I did not check to see if my pressures were consistent from the test to the actual usage. However, the margin observed during the test assured me that I should be able to depend on the battery providing two nights of reliable power even with all of the variables including pressure and ambient temperature.

I will be using this battery for a series two night stints over a three week camping trip. I hope to be able to find an electrical outlet every third day for charging.

[nomoore]

A coworker let me borrow his nice (Fluke) multimeter. It measures DC amperage. I measured the Intellipap Autoadjust on 2 settings. I measured while all masked up. The amperage would swing one way and the other significantly when I breathed so I measured when holding my breath. I figured you do as much breathing out as you do breathing in so a good average would be when holding your breath. This was with a well sealing Activa mask if you are wondering about vent rate affecting it also.
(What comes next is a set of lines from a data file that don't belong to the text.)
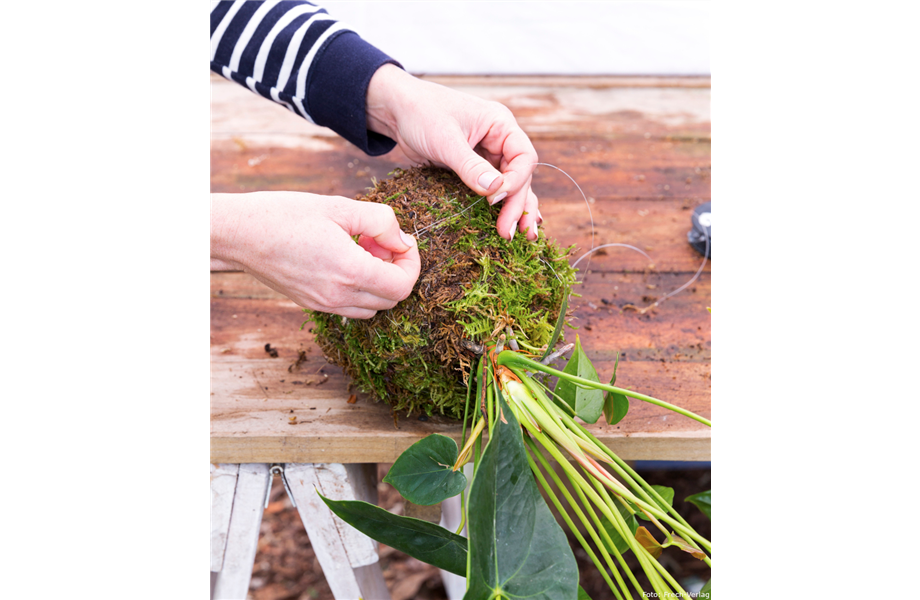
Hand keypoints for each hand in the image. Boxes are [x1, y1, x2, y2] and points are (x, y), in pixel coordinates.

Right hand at [210, 192, 420, 318]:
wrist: (241, 234)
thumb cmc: (285, 214)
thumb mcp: (339, 206)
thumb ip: (380, 221)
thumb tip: (403, 240)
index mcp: (349, 270)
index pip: (402, 285)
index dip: (412, 263)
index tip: (403, 241)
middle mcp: (339, 295)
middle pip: (392, 300)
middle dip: (398, 270)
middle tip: (381, 242)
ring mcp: (324, 304)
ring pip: (374, 307)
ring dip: (380, 282)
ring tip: (363, 250)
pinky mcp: (313, 304)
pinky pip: (352, 307)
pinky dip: (361, 289)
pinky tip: (346, 261)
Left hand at [366, 64, 541, 240]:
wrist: (395, 110)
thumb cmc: (420, 112)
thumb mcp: (445, 139)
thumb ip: (470, 166)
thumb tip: (495, 190)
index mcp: (500, 125)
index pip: (523, 158)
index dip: (515, 182)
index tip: (495, 199)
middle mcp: (499, 141)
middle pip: (520, 177)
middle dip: (516, 205)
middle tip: (507, 233)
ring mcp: (487, 156)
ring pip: (510, 186)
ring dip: (515, 210)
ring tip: (523, 237)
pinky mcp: (472, 169)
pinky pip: (490, 190)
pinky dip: (498, 206)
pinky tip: (505, 223)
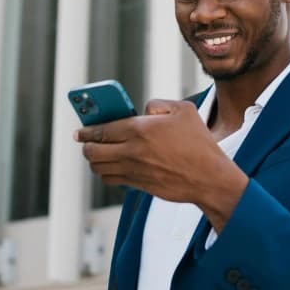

8cm H2O = 0.49 amps (pressure requested by original poster)
11.5cm H2O = 0.63 amps (my minimum pressure)

So with my 16ah battery at 11.5cm, taking into account not going under 20% state of charge, the battery should last 20.3 hours. That should last me two 8hr nights and leave me plenty of room also for a higher pressure during the night since it is an Auto.

And for the original poster, 36ah at 8cm, also taking into account not going below 20% SOC, the battery should last 58 hours. That should give him 7 nights before it drops under 20%. Depending on the battery type he might not want to let it drop that low ever though. So it should give him 36 hours before dropping under 50%. That's 4 nights and some change.

Edit: These numbers seem to be pretty close to the numbers CPAP.com gives for battery life on their batteries for this machine. It does appear though that they calculate battery life to 100% discharged.

[sam1234]

Resmed has a nice piece about using batteries and the draw rate for their products using an inverter or one of their converters http://www.resmed.com/assets/documents/ ... -guide.pdf

My Current draw at 12 V DC (amps) is probably close to 1.22 (based on the chart). So a 15 to 18 Amp battery for an 8 hour period (including 50% safety margin) is not unreasonable. That is in line with my actual experience.